GIVEN INFORMATION: Begin

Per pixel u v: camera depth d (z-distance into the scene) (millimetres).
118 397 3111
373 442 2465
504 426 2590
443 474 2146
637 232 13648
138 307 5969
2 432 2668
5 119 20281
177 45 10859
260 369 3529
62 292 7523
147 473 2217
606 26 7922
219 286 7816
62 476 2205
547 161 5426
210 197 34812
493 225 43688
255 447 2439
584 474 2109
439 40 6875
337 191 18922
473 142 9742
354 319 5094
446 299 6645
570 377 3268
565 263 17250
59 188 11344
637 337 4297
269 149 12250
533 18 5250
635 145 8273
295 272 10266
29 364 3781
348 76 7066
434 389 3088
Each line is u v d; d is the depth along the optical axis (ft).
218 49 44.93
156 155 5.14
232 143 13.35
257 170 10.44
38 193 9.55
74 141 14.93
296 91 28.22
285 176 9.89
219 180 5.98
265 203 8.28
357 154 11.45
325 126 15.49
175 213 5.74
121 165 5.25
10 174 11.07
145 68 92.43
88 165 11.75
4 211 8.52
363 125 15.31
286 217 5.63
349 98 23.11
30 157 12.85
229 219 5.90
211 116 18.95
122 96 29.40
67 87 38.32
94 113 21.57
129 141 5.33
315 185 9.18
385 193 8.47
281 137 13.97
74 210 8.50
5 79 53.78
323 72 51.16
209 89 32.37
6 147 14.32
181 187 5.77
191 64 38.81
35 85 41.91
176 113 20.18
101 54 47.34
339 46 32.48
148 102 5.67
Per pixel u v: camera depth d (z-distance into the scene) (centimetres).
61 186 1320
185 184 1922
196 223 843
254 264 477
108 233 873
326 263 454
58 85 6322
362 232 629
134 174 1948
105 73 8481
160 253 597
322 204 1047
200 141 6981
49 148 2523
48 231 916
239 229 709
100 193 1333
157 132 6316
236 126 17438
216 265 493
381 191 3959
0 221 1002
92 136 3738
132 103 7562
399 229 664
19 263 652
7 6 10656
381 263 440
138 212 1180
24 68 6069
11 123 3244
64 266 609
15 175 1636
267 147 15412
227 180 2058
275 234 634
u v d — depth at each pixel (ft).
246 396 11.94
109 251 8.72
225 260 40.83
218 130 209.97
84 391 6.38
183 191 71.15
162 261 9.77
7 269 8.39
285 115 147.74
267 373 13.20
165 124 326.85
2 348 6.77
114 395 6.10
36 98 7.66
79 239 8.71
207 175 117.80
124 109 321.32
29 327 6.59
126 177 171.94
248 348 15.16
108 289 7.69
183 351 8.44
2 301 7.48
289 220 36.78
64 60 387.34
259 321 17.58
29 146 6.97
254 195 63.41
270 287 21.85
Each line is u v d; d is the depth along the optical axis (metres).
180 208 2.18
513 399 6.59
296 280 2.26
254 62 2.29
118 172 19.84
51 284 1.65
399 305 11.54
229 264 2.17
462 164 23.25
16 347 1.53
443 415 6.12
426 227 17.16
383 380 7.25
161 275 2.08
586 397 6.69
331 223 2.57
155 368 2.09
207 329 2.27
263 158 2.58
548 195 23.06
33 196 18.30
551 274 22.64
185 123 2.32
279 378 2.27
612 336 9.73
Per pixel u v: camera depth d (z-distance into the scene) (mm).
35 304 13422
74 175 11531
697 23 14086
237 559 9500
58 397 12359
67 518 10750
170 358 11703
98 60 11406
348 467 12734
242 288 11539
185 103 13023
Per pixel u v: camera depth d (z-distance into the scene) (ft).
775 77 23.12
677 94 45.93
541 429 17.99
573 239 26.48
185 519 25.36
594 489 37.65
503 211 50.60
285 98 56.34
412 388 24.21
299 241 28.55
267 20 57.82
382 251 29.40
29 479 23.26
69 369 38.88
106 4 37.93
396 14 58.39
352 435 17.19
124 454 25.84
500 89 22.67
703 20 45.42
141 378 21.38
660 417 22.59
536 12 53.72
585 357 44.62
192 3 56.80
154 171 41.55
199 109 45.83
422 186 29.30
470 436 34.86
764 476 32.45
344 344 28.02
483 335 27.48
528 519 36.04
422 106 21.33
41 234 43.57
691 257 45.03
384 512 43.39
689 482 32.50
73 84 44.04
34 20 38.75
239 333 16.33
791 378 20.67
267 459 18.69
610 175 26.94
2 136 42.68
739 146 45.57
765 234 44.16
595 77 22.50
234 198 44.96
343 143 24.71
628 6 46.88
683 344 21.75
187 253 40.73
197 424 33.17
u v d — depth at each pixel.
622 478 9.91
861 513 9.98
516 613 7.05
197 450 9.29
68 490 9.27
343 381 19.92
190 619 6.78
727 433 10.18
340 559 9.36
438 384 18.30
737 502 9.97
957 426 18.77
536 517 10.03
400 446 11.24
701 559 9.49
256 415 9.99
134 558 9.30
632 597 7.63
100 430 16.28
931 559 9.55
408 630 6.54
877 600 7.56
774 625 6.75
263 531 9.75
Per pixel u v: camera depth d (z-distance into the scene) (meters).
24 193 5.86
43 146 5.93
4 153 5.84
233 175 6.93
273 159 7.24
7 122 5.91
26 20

GIVEN INFORMATION: End

=== TASK ITEM ===
Reproduce the lines of the records exactly, from the first one through the line that contains "236 126 17438".

=== FINISHED TASK ===
Per pixel u v: camera depth d (z-distance into the scene) (millimetres).
118 397 3111
373 442 2465
504 426 2590
443 474 2146
637 232 13648
138 307 5969
2 432 2668
5 119 20281
177 45 10859
260 369 3529
62 292 7523
147 473 2217
606 26 7922
219 286 7816
62 476 2205
547 161 5426
210 197 34812
493 225 43688
255 447 2439
584 474 2109
439 40 6875
337 191 18922
473 142 9742
354 319 5094
446 299 6645
570 377 3268
565 263 17250
59 188 11344
637 337 4297
269 149 12250
533 18 5250
635 145 8273
295 272 10266
29 364 3781
348 76 7066
434 389 3088
Each line is u v d; d is the depth along the optical axis (ft).
218 49 44.93
156 155 5.14
232 143 13.35
257 170 10.44
38 193 9.55
74 141 14.93
296 91 28.22
285 176 9.89
219 180 5.98
265 203 8.28
357 154 11.45
325 126 15.49
175 213 5.74
121 165 5.25
10 174 11.07
145 68 92.43
88 165 11.75
4 211 8.52
363 125 15.31
286 217 5.63
349 98 23.11
30 157 12.85
229 219 5.90
211 116 18.95
122 96 29.40
67 87 38.32
94 113 21.57
129 141 5.33
315 185 9.18
385 193 8.47
281 137 13.97
74 210 8.50
5 79 53.78
323 72 51.16
209 89 32.37
6 147 14.32
181 187 5.77
191 64 38.81
35 85 41.91
176 113 20.18
101 54 47.34
339 46 32.48
148 102 5.67
Per pixel u v: camera depth d (z-distance into the scene) (centimetres).
61 186 1320
185 184 1922
196 223 843
254 264 477
108 233 873
326 263 454
58 85 6322
362 232 629
134 174 1948
105 73 8481
160 253 597
322 204 1047
200 141 6981
49 148 2523
48 231 916
239 229 709
100 193 1333
157 132 6316
236 126 17438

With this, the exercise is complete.